Il ne peut courir de réel danger pour cinq minutes. Oh, Margaret, envoie-le chercher
avant que je meure !
Margaret ne trouva rien d’extravagant à ces propos. Nous ne cherchons
ni raison ni logique dans les requêtes passionnées de ceux qui sont mortellement
atteints ; nous sommes assaillis de souvenirs de mille occasions manquées de
satisfaire les désirs de ceux qui nous auront bientôt quittés, et s’ils nous demandaient
de leur donner notre bonheur futur, nous le déposerions à leurs pieds et le leur
abandonnerions volontiers.
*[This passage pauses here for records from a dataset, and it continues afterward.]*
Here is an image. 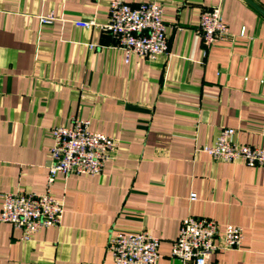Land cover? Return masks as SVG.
I'll return each instance as SVG.
<instances>
[{"label":"crops","instance_id":"obj_1","mask_svg":"<svg viewBox=\"0 0 264 264\" xmlns=\"http://www.w3.org/2000/svg\"><path fill=\"white\" fill-rule=\"evenodd\" d=\"M110 1L0 0V194L46 189L52 128L74 117L116 141L100 173L56 176L59 225L21 239L0 221V264H115L112 230H146L160 240L157 264H180L171 247L188 215L216 221L215 243L227 224L243 230L210 264H264V165L199 150L222 127L264 148V16L245 0H155L168 49L126 61L101 27ZM213 7L229 37L206 47L197 27Z\"/></svg>","mask_w":264,"mask_h":264},{"label":"built area","instance_id":"obj_2","mask_svg":"<svg viewBox=\"0 0 264 264\" xmlns=\"http://www.w3.org/2000/svg\"><path fill=\"white\" fill-rule=\"evenodd\" d=\"M51 15L42 17L50 22ZM80 28L96 24L93 18L74 22ZM108 31L123 51L125 60L130 54L154 57L168 49L163 6L155 0L142 1L132 6L122 0H111L108 21L101 26ZM244 31H241L243 34ZM197 33L206 47L229 37L228 24L222 19L218 7L204 9L200 14ZM235 130L222 127L212 145L199 150L215 160H242L250 166L264 165V148L234 141ZM53 144L49 152L46 189L43 192H3L0 194V221L20 229L21 239L43 227L59 225L63 202L55 197L50 186L58 174L96 175L116 149V141L109 135L89 129L88 120L74 117L70 125L52 128ZM190 194V199L195 198ZM218 224L207 217L188 215L181 220L178 235L172 243L171 255L180 264H210L208 259L218 248L234 249L243 240L240 226L227 224L215 243ZM160 240L146 230L110 232L106 250L115 264H157Z\"/></svg>","mask_w":264,"mask_h":264},{"label":"water","instance_id":"obj_3","mask_svg":"<svg viewBox=\"0 0 264 264\" xmlns=\"http://www.w3.org/2000/svg\"><path fill=\"white\" fill-rule=\"evenodd\" d=\"M247 1L250 5H252L260 14H262L264 16V11L258 6L256 5L252 0H245Z\"/></svg>","mask_w":264,"mask_h":264}]
</instances>
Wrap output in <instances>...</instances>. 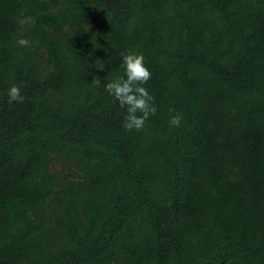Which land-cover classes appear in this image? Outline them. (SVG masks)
I'll return each instance as SVG.
<instances>
[{"label":"trees","instance_id":"trees-1","mask_svg":"<svg viewBox=\"0 0 264 264\" xmlns=\"http://www.w3.org/2000/svg\"><path fill=\"white\" fill-rule=\"evenodd\" d=\"M0 264H264V0H0Z\"/></svg>","mask_w":264,"mask_h":264},{"label":"clouds","instance_id":"clouds-1","mask_svg":"<svg viewBox=\"0 0 264 264\" xmlns=\"http://www.w3.org/2000/svg\"><path fill=\"white\" fill-rule=\"evenodd\" d=\"M21 25L34 23L32 17H23L19 20ZM16 43L20 46L29 45L26 37H18ZM103 68V65L100 69ZM119 70L122 74L103 80L96 73H89L91 82L96 86H102L104 91L123 110L121 126L126 131H139L145 127L150 115L156 112L154 97L144 84L150 79L152 73L145 63V56L141 52L126 51L121 53ZM7 103H21L24 100L21 87L18 84H9L4 92ZM180 114L170 117V123L177 126L180 123Z\"/></svg>","mask_w":264,"mask_h":264},{"label":"rangeland","instance_id":"rangeland-1","mask_svg":"<svg viewBox=\"0 0 264 264\" xmlns=\"http://www.w3.org/2000/svg\"><path fill=\"white\" fill-rule=\"evenodd\" d=\"M49 169H50L51 172L59 171L61 169V164L59 163V161L55 160L50 165V168ZM65 171L66 172H71V170L69 169V167H65Z\"/></svg>","mask_w":264,"mask_h":264}]
</instances>
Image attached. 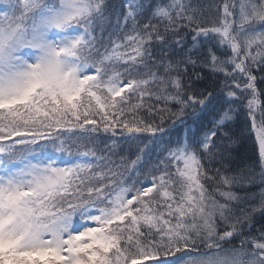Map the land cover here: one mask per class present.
<instances>
[{"label":"snow or ice","instance_id":"1","mask_svg":"<svg viewBox=\"0 0 264 264\" xmlns=\"http://www.w3.org/2000/svg\"><path fill=\"white\" fill-rule=\"evenodd\" d=\"M0 264H264V0H0Z\"/></svg>","mask_w":264,"mask_h":264},{"label":"trees","instance_id":"2","mask_svg":"<svg viewBox=\"0 0 264 264\" xmlns=\"http://www.w3.org/2000/svg\"><path fill=\"white\" fill-rule=\"evenodd\" d=\"M239 152L241 155L254 158L255 156V148L254 143L251 137H248L243 144L239 148Z\"/></svg>","mask_w":264,"mask_h":264}]
</instances>
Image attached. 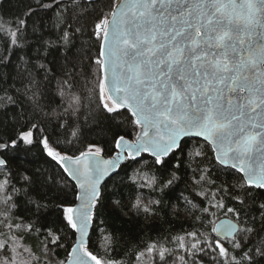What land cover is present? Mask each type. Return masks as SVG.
I'll return each instance as SVG.
<instances>
[{
  "label": "snow or ice",
  "instance_id": "snow-or-ice-1",
  "mask_svg": "<svg viewBox=\"0 0 264 264\" xmlns=\"http://www.w3.org/2000/svg\"><path fill=\"white\" fill-rule=\"evenodd\" d=\"M100 4L101 0L40 3L42 8H57L55 39H44L43 52L38 48L34 58L18 55L13 63L0 56L3 110L18 107L23 119L27 104L34 116L42 110L45 89L55 80L62 111L45 115H54L60 120L57 127L67 131L82 108L92 120L102 113L112 131L113 149L104 158L99 143L76 148L79 125L65 135L64 148L52 144L40 128L38 143L63 173L59 181L21 174L20 188L12 180L11 154L21 143H37L33 130L38 125L25 123L15 138L0 141V264H120L110 253L123 237L105 227L108 219L101 218V182L127 161L134 169L129 180L136 185L141 170L135 164L141 153L152 157L153 167L173 169L164 182L150 177L153 191L163 193L185 165L201 201L185 198L191 227L167 238L175 247L153 242L136 253L137 259L147 252L158 255L161 264L173 255L180 264H205L202 257L212 264H264V0ZM34 11L29 8L10 21L0 16V27L8 23L12 29L10 48L23 50L27 17ZM34 32L42 34L35 26ZM51 48L61 53L54 66L46 61ZM89 84L88 94L82 95L80 89ZM122 125L127 128L123 134L113 131ZM129 132L134 133L131 139ZM189 137L203 142L190 144L185 139ZM74 148L78 154H73ZM64 174L75 184L65 183ZM38 185L48 190L62 185L52 196L59 202L50 205L48 191L36 195ZM21 194L33 216L54 207L56 220L38 227L36 219L17 215ZM160 202L145 203L137 196L129 211L152 217L153 206ZM218 213L228 219L220 220ZM32 235L38 241L35 247L27 242ZM57 249L65 250L63 259L56 258Z\"/></svg>",
  "mask_w": 264,
  "mask_h": 264
},
{
  "label": "trees",
  "instance_id": "trees-1",
  "mask_svg": "<svg viewBox=\"0 0 264 264\" xmlns=\"http://www.w3.org/2000/svg\"><path fill=\"white\" fill-rule=\"evenodd\" d=\"M51 0H0V16L5 21L15 19L18 15L27 12L29 8L34 9L32 15L27 17L28 27L25 33L26 41H21L24 45L23 50L17 48H10V38L8 33L12 30L8 23H3L0 27V56H8L13 63L17 61L18 55H27L29 58H34V54L39 48L43 52L42 41L44 39H55L56 28L53 26L56 22L57 8H42L40 3H50ZM67 4L68 0H64ZM107 0H101V4L106 5ZM34 26L42 32L39 34L34 32ZM79 45V41H77ZM75 51V50H73ZM61 53L55 48L48 50L46 61L54 66V62L60 60ZM42 79V74L39 77ZM89 79L95 80V77L90 76ZM20 87L19 83L16 85ZM92 87L89 84L85 88H81V94L87 95L88 88ZM14 92V90H11ZM27 111L24 113V118L20 119L19 113L21 111L18 107H8L7 110H3V106L0 105V141L6 140L9 137L15 138L19 128L25 123H36L38 128L33 130L37 143L31 146H26L23 143L11 154V160L9 167L12 171L13 183L20 188H23V182L20 180V175L25 174L36 179H47L51 176L54 180L59 181L60 175L63 173L62 168L49 157H47L42 149V146L38 143L42 138L40 128L45 130V134L50 136L52 144H59L61 148L66 147L63 144L66 134H69L71 129L77 125L81 127L80 139L75 142V147L79 150H84L88 143H99L105 151V155H111L112 149V131L108 130L107 121L104 120L103 114L97 117L96 120H92L88 117V109L82 108L79 114V119H73L72 123L68 125L67 131L65 129L57 127L60 120L54 115H45V113H53L62 111L61 97L56 94V81L53 80L49 88L45 89L44 96L41 98L42 110L35 113L34 116L30 115L32 109L30 105H25ZM94 108L95 105H92ZM123 111V110H122ZM16 119H13V117ZM69 119L68 117L64 118ZM120 119H123L121 117ZM24 130H27L26 128ZM127 130L125 125H122L119 129L113 128V131H119L123 134ZM134 133L129 132L128 137L132 138ZM190 144L202 143V139L199 138H185ZM209 154H211V148H208ZM78 152L73 150V154ZM179 155V153H177ZM148 160L147 165L143 164V160ZM141 157L137 158L139 161L135 164L136 169L141 170V175L137 179V184L133 185L129 177L133 176L134 169L127 166V161L121 164L118 171L108 177L104 183V204L101 208V218H107L108 224L105 227L116 232L117 237L122 236L123 239L119 240L115 244V250L110 255L118 260L120 264H161L158 255L155 253H147L137 259L136 253L143 251V249L153 242L165 243V246L175 247L174 245L167 244V238L182 234L184 230H189L191 227V221L187 217L185 208V198L192 200L195 203H200L201 198L196 195L194 186L191 179V169L185 165H182L176 170V176L179 177L169 188L165 189L163 193L159 191H153L150 177H156L159 182H164L171 177L173 169H161L159 166H152V157L147 153H142ZM65 175V183L74 185L70 179ZM0 175V179H2ZM143 184V187L139 185ZM55 187H62V185H56L52 190H48L45 187L37 186L36 195H42L43 192L48 191V203H58V200H53V192ZM64 191H68L67 188ZM137 196H139L145 203L148 200H160L161 202L153 207L156 209L152 217L146 218L143 212L137 214L135 211H129L131 204L135 202ZM69 200L73 199L69 195ZM113 201H120L119 205H114ZM17 203L19 205L17 215L24 216L26 219H36L37 226H48L57 218V212L54 207H49L47 210H41L38 217L33 216L27 210L26 199L21 194ZM231 204V202H229ZM178 211V215L176 211ZM127 213V214H125ZM220 216H224L219 214ZM231 214H229L230 216ZM213 220L216 217H212ZM99 222V221H97ZM210 230V228H209ZM91 232V231H90ZM31 246H37L38 241L35 235L29 236L27 241ZM181 252L182 250L176 249ZM103 255V252H100ZM66 256L64 249L56 250V258L63 259ZM205 264H212V261L208 257H202ZM180 264L178 258L173 255L168 258L167 264Z\"/></svg>",
  "mask_w": 264,
  "mask_h": 264
},
{
  "label": "water",
  "instance_id": "water-1",
  "mask_svg": "<svg viewBox=\"0 0 264 264\" xmlns=\"http://www.w3.org/2000/svg\"><path fill=\"white\" fill-rule=\"evenodd\" d=\"M129 138V137H128ZM190 138H199V137H190ZM129 139H131V138H129ZM199 139H202V138H199ZM76 154H78V153H76ZM148 154V153H147ZM102 155L104 156V158H108L110 155H105L104 153H102ZM141 155H142V153H141ZM139 158V157H138ZM125 162V161H124ZM124 162H122V164L124 163ZM118 169L119 168H117V169H115L114 171H112V172H110L107 176H105L104 177V179H103V181L101 182L102 184L104 183V181L108 178V177H110L111 175H113L114 173H116L117 171H118ZM63 170V169H62ZM74 184H75V182L74 181H72ZM219 219L220 220H227L228 219V217H226V216H220L219 217ZM218 222V221H217ZM91 231V230H90Z\"/></svg>",
  "mask_w": 264,
  "mask_h": 264
}]
</instances>
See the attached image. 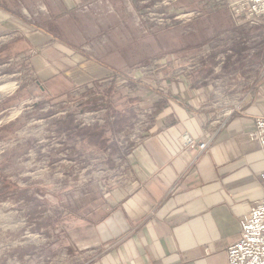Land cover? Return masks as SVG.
I'll return each mask as SVG.
<instances>
[{
    "label": "crops",
    "instance_id": "obj_1",
    "mask_svg": "<svg viewBox=\"0 0 264 264\" xmlns=\"http://www.w3.org/2000/svg\"><path fill=\"white\" fill-rule=\"evenodd\" d=\"M13 1L2 0L0 6L8 9ZM22 1L30 8L42 4L47 9V28L34 31L27 40L37 50L31 67L42 91H71L91 83L107 68L118 67L116 57L98 59L72 52V46L100 27L94 16L74 9L78 0ZM217 19L210 25L198 23L190 36L173 32L159 39L173 52L215 30L235 26L230 12ZM8 20L0 11V28L6 29ZM241 28L243 52L264 50V18L254 29L247 24ZM55 36L60 41H51ZM154 41L156 37L148 39ZM250 61L256 64L248 71L234 70L238 81L229 102L225 93L207 95L206 83L193 81L168 82L169 95L148 89L113 95L121 110L115 128L134 126L144 110L150 119L147 136L128 152L116 143L105 147L115 158V164L110 161L114 166L127 160L130 177L110 188L99 187L71 208L66 231L70 249L103 251L92 264H228L227 251L240 237L241 220L264 196V151L250 137L255 117L264 116V56L254 54ZM212 71L211 66L203 75ZM243 96L248 97L243 109L231 112ZM86 102L92 108L109 103L104 96H89ZM186 131L208 141V147L203 152L183 148L180 136ZM89 135L92 142L96 137L104 141L111 132L103 128Z\"/></svg>",
    "mask_w": 264,
    "mask_h": 264
},
{
    "label": "rangeland",
    "instance_id": "obj_2",
    "mask_svg": "<svg viewBox=\"0 0 264 264\" xmlns=\"http://www.w3.org/2000/svg\"><path fill=\"white\" fill-rule=\"evenodd\" d=\"M141 1L76 2L74 9L94 16L100 27L72 46V52L116 57L119 63L91 83L61 93L42 91L31 67L37 50L27 40L34 31L47 28L46 7L30 8L22 0L8 9L0 6L10 19L6 29L0 28V264H92L103 252L70 249L66 231L71 208L99 187L110 188L130 177L127 160L114 166L115 158L105 147L116 143L128 152L147 136L148 111L138 113L134 126L115 128L121 114L113 102L115 93L127 96L148 89L169 95V83L193 81L206 83L207 95L225 93L229 102L238 81L234 70L248 71L254 54L264 56V50L252 54L240 49L245 43L241 27L247 23L235 18L227 0H199L192 6L175 0L166 7L153 6L157 15H150L149 5ZM225 12L233 17L234 28L215 30L173 52L159 39L173 32L190 36L198 23L210 25ZM153 37L152 44L148 39ZM51 41L60 40L55 36ZM211 66L214 72L203 75ZM89 96L107 97L109 103L92 108L86 102ZM247 101L243 96L230 111L242 110ZM103 128L110 137L90 141L89 133Z\"/></svg>",
    "mask_w": 264,
    "mask_h": 264
},
{
    "label": "built area",
    "instance_id": "obj_3",
    "mask_svg": "<svg viewBox=\"0 0 264 264\" xmlns=\"http://www.w3.org/2000/svg\"><path fill=\"white\" fill-rule=\"evenodd\" d=\"M137 1V0H136ZM175 0H142L141 3L148 4L151 9L166 7ZM154 2V4H152ZM130 4H132L130 2ZM133 5V4H132ZM231 12L240 22L249 25H258L264 18V0H236L229 4ZM153 12V13H152ZM189 13L187 15H191ZM252 140H257L264 151V116L255 117V128L250 132ZM180 141L185 149L199 150L203 152L208 147V141H199L189 132H183ZM264 180V173L262 174ZM228 264H264V196L252 205L250 211L241 220V233L227 251ZM87 264V263H85Z\"/></svg>",
    "mask_w": 264,
    "mask_h": 264
}]
</instances>
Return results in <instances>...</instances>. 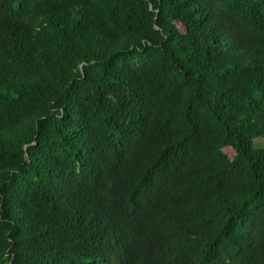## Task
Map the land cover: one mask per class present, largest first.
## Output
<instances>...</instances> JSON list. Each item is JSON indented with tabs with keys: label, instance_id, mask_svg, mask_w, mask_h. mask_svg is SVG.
Here are the masks:
<instances>
[{
	"label": "trees",
	"instance_id": "1",
	"mask_svg": "<svg viewBox=\"0 0 264 264\" xmlns=\"http://www.w3.org/2000/svg\"><path fill=\"white\" fill-rule=\"evenodd\" d=\"M259 138L264 0H0V264H264Z\"/></svg>",
	"mask_w": 264,
	"mask_h": 264
},
{
	"label": "rangeland",
	"instance_id": "2",
	"mask_svg": "<svg viewBox=\"0 0 264 264\" xmlns=\"http://www.w3.org/2000/svg\"><path fill=\"white\" fill-rule=\"evenodd\" d=\"M253 147L254 148H262V149H264V139H262V138L255 139L254 142H253ZM223 151L230 158H232L233 155H234V152L230 148H226Z\"/></svg>",
	"mask_w": 264,
	"mask_h": 264
}]
</instances>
Ce désir de Mrs Hale était si naturel, si juste,
si légitime que Margaret eut le sentiment que, dans l’intérêt de Frederick comme
dans celui de sa mère, elle devrait fermer les yeux sur les risques éventuels et
s’engager à tout faire pour qu’il se réalise. Les grands yeux écarquillés et suppliants
étaient fixés sur elle, pensifs, insistants, pendant que les lèvres exsangues tremblaient
comme celles d’une enfant. Margaret se leva doucement et se tint debout en face
de sa frêle génitrice afin que celle-ci puisse avoir, en regardant le visage calme
et résolu de sa fille, l’assurance que son vœu serait exaucé.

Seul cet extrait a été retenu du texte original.